What “Packaging as Channel” Actually Means for CPG Operations
Once packaging can talk directly to consumers, teams stop thinking about it as a print job and start managing it as something that needs updating, testing, and measurement. There are a few ways this shift shows up first.
Compliance without redesign.
EU regulations now require ingredient sourcing, allergen warnings, and recycling instructions, often in multiple languages. Seasonal promotions used to lock brands into months-old messaging. Both problems meant reprinting packaging or living with outdated information.
A single QR code solves this by delivering region-specific content based on where the scan happens. Nestlé, for example, uses the same printed code to show French recycling instructions in Paris and German allergen details in Berlin. Similarly, a cereal brand links the same box to summer recipes in June and holiday bundles in December. The physical package stays identical while the content behind it remains current.
Behavioral data from physical products.
Every scan tells you where the product was bought, when it was opened, and what content the customer viewed. Brands can now track which SKUs drive app downloads, which recipes get clicked, and which regions engage with sustainability content. This creates a closed-loop measurement that generates valuable data that keeps you from guessing what customers are generally looking for.
Authentication at the point of doubt.
Counterfeit products cost premium brands revenue and erode trust. Serialized QR codes let customers verify authenticity before they buy. Beauty and pharma brands already rely on this method by using a code that customers can scan to authenticate the product they want to purchase.
That shift from static label to live connection means packaging teams need to manage packaging the way they’d manage any other customer-facing channel.

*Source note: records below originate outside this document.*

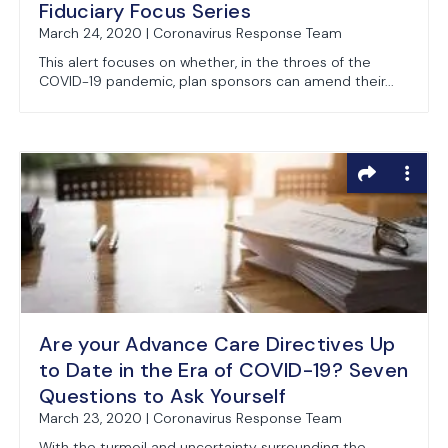
Fiduciary Focus Series
March 24, 2020 | Coronavirus Response Team
This alert focuses on whether, in the throes of the
COVID-19 pandemic, plan sponsors can amend their...
Are your Advance Care Directives Up
to Date in the Era of COVID-19? Seven
Questions to Ask Yourself
March 23, 2020 | Coronavirus Response Team
With the turmoil and uncertainty surrounding the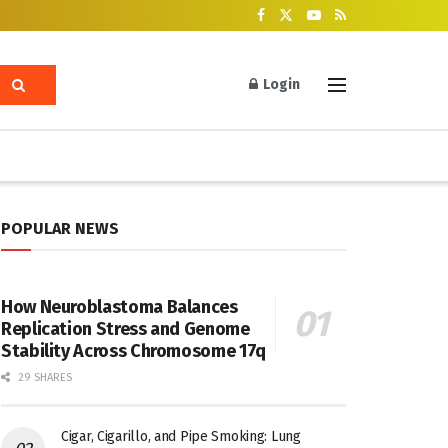
Login
POPULAR NEWS
How Neuroblastoma Balances
Replication Stress and Genome
Stability Across Chromosome 17q
29 SHARES
Cigar, Cigarillo, and Pipe Smoking: Lung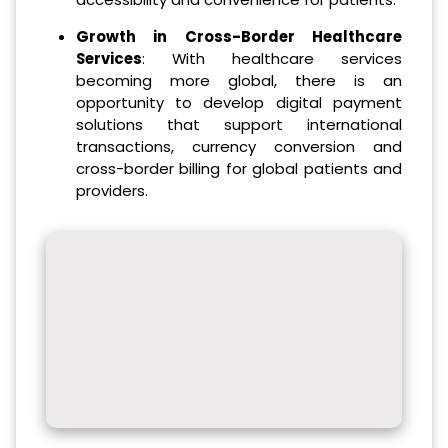
Growth in Cross-Border Healthcare
Services
: With healthcare services
becoming more global, there is an
opportunity to develop digital payment
solutions that support international
transactions, currency conversion and
cross-border billing for global patients and
providers.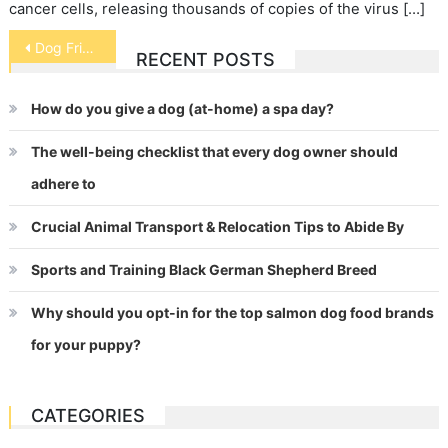
cancer cells, releasing thousands of copies of the virus […]
Post
Dog Friendships
RECENT POSTS
navigation
How do you give a dog (at-home) a spa day?
The well-being checklist that every dog owner should
adhere to
Crucial Animal Transport & Relocation Tips to Abide By
Sports and Training Black German Shepherd Breed
Why should you opt-in for the top salmon dog food brands
for your puppy?
CATEGORIES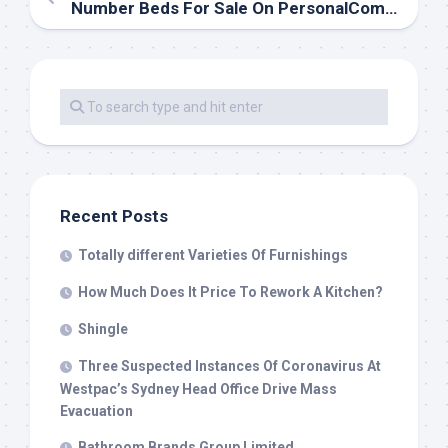
Number Beds For Sale On PersonalComfortBed.com
Recent Posts
Totally different Varieties Of Furnishings
How Much Does It Price To Rework A Kitchen?
Shingle
Three Suspected Instances Of Coronavirus At
Westpac’s Sydney Head Office Drive Mass
Evacuation
Bathroom Brands Group Limited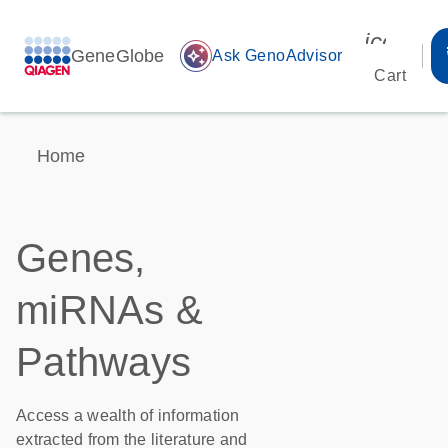
icon_00
GeneGlobe
auto_awesome
Ask GenoAdvisor
Cart
Home
Genes,
miRNAs &
Pathways
Access a wealth of information
extracted from the literature and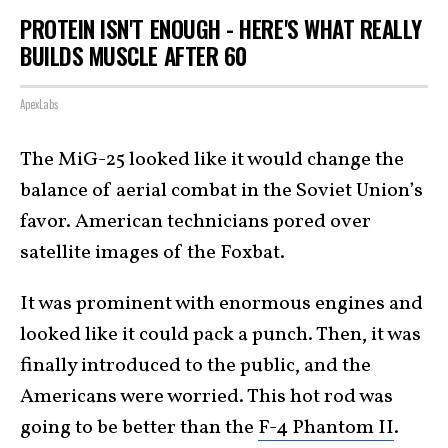
PROTEIN ISN'T ENOUGH - HERE'S WHAT REALLY
BUILDS MUSCLE AFTER 60
ApexLabs
The MiG-25 looked like it would change the
balance of aerial combat in the Soviet Union’s
favor. American technicians pored over
satellite images of the Foxbat.
It was prominent with enormous engines and
looked like it could pack a punch. Then, it was
finally introduced to the public, and the
Americans were worried. This hot rod was
going to be better than the
F-4 Phantom II
.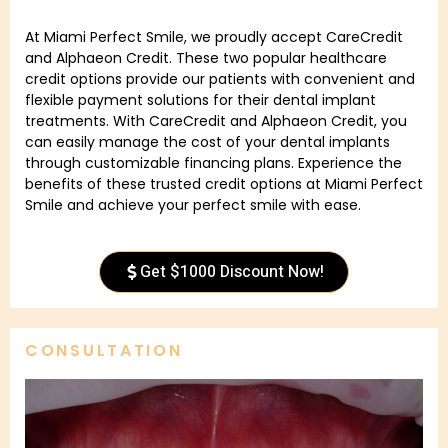
At Miami Perfect Smile, we proudly accept CareCredit
and Alphaeon Credit. These two popular healthcare
credit options provide our patients with convenient and
flexible payment solutions for their dental implant
treatments. With CareCredit and Alphaeon Credit, you
can easily manage the cost of your dental implants
through customizable financing plans. Experience the
benefits of these trusted credit options at Miami Perfect
Smile and achieve your perfect smile with ease.
Get $1000 Discount Now!
CONSULTATION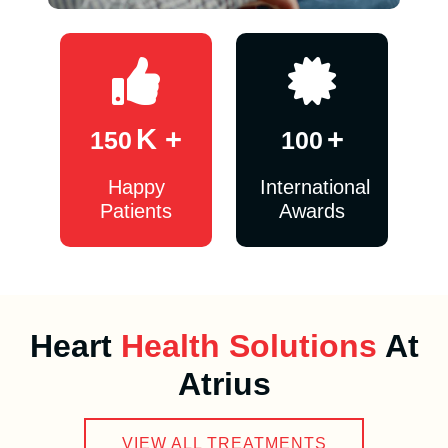
K +
+
150
100
Happy
International
Patients
Awards
Heart
Health Solutions
At
Atrius
VIEW ALL TREATMENTS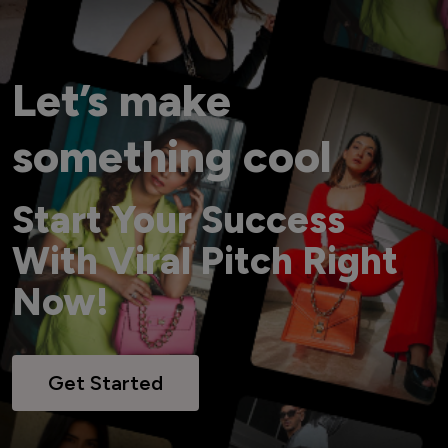
Let’s make
something cool
Start Your Success
With Viral Pitch Right
Now!
Get Started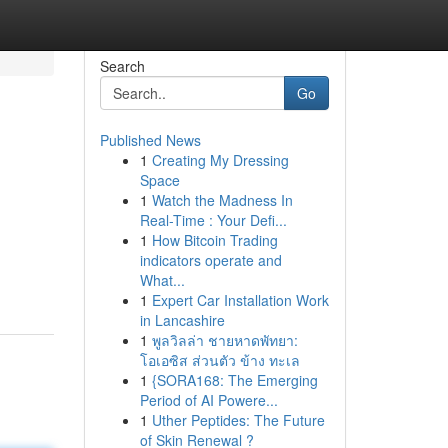
Search
Go
Published News
1
Creating My Dressing
Space
1
Watch the Madness In
Real-Time : Your Defi...
1
How Bitcoin Trading
indicators operate and
What...
1
Expert Car Installation Work
in Lancashire
1
พูลวิลล่า ชายหาดพัทยา:
โอเอซิส ส่วนตัว ข้าง ทะเล
1
{SORA168: The Emerging
Period of AI Powere...
1
Uther Peptides: The Future
of Skin Renewal ?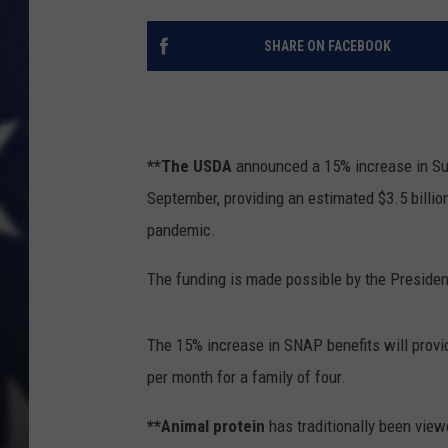
SHARE ON FACEBOOK
**The USDA
announced a 15% increase in Su
September, providing an estimated $3.5 billio
pandemic.
The funding is made possible by the Preside
The 15% increase in SNAP benefits will provi
per month for a family of four.
**Animal protein
has traditionally been view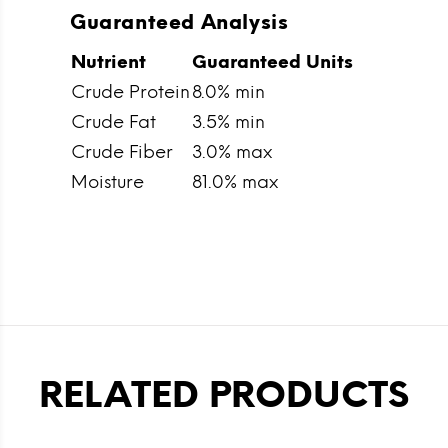
Guaranteed Analysis
Nutrient
Guaranteed Units
Crude Protein
8.0% min
Crude Fat
3.5% min
Crude Fiber
3.0% max
Moisture
81.0% max
RELATED PRODUCTS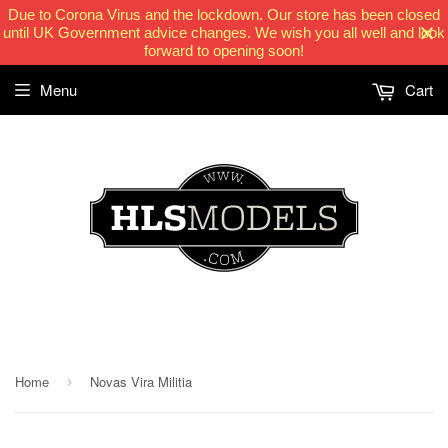
Due to Corona Virus and the lockdown. Our store has been closed
until UK Government advice changes. We wish you all well and look
forward to opening soon!
Menu
Cart
HLSModels.com
Home
Novas Vira Militia
›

How Packaging Teams Should Prepare Now
The 2027 deadline is close, and brands need to move now to build infrastructure that compounds over time. Here’s where to start:
- Pick one high-value test case. Don’t retrofit your entire product line at once. Choose an SKU where compliance is already tight, counterfeiting is a concern, or customer questions drain support resources. Test there, learn what works, then scale.
- Coordinate cross-functionally before print deadlines. Packaging decisions now involve marketing (campaign rotation), IT (data systems), compliance (regulatory content), and operations (printing specs). Align on data standards, content ownership, and label placement early. Waiting until print specs are finalized creates expensive delays.
- Plan for dual formats during transition. Most retailers will require 1D and 2D codes for the next two to three years. Design label templates that fit both without crowding the package. Budget for managing parallel systems until the cutover is complete.
- Use dynamic codes, not static ones. Static QR codes lock you into one destination forever. Dynamic codes let you update content, rotate campaigns, and fix broken links without reprinting. Use the GS1 Digital Link standard so codes work at checkout and in customers’ hands. Connect scan data to your CRM so you’re capturing insights, not just traffic.
- Test in real conditions before launch. Codes need to scan under store lighting, on curved bottles, and across every smartphone model your customers carry. Involve warehouse staff, retail partners, and QA teams early. Make sure linked content loads fast and provides more than a generic homepage.
- Build for what’s next. Once the infrastructure is in place, adding warranty registration, authentication features, or digital product passports becomes simple.
The 2027 deadline is coming whether teams are ready or not. There’s a major opportunity in building packages that work as hard as digital channels. Brands that move now will establish infrastructure advantages instead of looking up in two years, wondering how their competitors got so far ahead.